Madras High Court ruled that the writ petition challenging levy of Service Tax not maintainable since alternative Statutory Remedy available.

The petitioner, Mr.S.Subin Vinoth Kumar who is the Legal Representative of Mr.Suriyamurthy assailed the order of the respondent confirming the levy of service tax passed on a deceased person, which was sought to be quashed.

Ms.G.Varshitha, counsel appearing on behalf of the petitioner vehemently argued that the order impugned is perverse on the ground that it was passed against a dead person. The learned counsel reiterated that no statutory order can be passed against a dead person and therefore, the petitioner is constrained to move the present writ petition.

Mr.V.Sundareswaran, the Senior Panel Counsel appearing on behalf of the Department contended that the son of the deceased, Mr.S.Subin Vinoth Kumar, participated in the enquiry proceedings and submitted his objections/defence statements.
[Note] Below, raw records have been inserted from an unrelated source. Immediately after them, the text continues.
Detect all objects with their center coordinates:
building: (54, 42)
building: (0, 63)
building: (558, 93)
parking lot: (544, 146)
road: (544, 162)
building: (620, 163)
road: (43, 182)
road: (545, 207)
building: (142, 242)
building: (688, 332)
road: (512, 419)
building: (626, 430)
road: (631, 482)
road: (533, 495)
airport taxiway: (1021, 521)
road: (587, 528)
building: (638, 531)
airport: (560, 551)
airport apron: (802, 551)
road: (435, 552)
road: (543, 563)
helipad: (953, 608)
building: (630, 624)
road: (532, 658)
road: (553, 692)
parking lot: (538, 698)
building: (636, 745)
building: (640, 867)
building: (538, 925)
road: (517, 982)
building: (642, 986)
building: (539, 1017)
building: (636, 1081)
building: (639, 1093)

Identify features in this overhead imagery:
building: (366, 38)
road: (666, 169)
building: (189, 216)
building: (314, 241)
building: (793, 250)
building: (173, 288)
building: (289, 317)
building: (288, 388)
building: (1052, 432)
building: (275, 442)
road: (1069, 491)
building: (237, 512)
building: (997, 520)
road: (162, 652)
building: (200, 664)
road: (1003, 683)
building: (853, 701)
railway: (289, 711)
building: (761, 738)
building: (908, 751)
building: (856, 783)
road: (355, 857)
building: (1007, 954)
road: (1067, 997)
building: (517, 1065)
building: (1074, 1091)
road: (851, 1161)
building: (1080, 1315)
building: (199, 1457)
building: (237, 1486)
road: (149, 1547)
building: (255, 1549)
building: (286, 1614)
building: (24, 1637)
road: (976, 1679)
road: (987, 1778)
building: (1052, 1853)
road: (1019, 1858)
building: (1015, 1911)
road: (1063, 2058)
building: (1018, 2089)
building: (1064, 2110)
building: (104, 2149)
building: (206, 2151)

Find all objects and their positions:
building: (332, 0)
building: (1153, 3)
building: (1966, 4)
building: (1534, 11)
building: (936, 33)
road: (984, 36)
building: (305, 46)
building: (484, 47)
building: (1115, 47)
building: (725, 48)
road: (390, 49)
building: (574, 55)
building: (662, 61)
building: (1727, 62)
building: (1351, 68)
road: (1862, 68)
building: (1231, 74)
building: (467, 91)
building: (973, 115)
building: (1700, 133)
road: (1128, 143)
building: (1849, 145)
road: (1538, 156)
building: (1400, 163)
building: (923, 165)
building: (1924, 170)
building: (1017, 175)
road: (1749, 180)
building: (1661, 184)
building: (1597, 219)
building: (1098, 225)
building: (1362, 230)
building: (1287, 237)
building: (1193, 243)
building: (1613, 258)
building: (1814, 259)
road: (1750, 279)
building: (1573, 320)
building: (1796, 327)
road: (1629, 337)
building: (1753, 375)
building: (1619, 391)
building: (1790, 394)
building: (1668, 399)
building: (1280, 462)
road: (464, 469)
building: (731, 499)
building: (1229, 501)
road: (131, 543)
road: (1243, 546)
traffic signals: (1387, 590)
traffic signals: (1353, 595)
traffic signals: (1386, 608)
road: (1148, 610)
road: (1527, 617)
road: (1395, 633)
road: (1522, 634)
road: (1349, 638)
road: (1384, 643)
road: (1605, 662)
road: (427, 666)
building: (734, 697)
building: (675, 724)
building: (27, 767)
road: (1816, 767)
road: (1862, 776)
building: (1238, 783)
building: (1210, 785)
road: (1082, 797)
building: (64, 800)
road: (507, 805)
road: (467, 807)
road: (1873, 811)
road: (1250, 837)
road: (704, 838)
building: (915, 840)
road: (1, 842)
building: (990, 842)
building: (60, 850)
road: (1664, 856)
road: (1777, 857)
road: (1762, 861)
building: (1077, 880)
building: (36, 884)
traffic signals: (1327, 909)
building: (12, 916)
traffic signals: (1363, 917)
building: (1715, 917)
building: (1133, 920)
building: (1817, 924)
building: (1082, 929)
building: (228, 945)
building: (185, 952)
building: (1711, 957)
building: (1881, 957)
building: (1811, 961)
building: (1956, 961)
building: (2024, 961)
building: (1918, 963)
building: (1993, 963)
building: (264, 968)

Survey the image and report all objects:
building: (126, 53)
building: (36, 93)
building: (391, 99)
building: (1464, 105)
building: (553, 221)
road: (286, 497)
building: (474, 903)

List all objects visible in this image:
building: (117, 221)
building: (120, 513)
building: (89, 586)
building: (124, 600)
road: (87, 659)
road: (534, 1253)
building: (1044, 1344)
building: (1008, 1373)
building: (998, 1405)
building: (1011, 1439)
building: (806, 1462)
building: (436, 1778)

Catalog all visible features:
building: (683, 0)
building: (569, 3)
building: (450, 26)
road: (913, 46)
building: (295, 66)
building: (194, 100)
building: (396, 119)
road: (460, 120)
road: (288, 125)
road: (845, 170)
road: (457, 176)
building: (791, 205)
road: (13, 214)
Considering his objections on behalf of the company, the Commissioner of Central Excise, Puducherry issued the final order in proceedings. Thus, the contention that the order was passed against a dead person is incorrect, as the legal representative/son of the deceased participated in the enquiry proceedings and thereafter, the final order was passed by the Commissioner and a copy of the same was also communicated to the son of the deceased. This being the factum, the grounds raised in the writ petition deserve no merit for consideration.

The single bench of Justice S.M.Subramaniam ruled that that in respect of all other grounds, if at all, on merits, to be adjudicated before the appellate Tribunal by preferring an appeal under Section 86 of the Finance Act, 1994.

The court said, “the petitioner has to exhaust the statutory remedy provided under the Act and this Court, under Article 226 of the Constitution of India, cannot adjudicate disputed facts, which are all to be adjudicated with reference to the documents as well as the evidences to be produced before the competent authority and before the Appellate Tribunal. In the absence of establishing such facts with reference to the records, High Court cannot place appreciation on those facts now raised by the petitioner in the present writ petition.”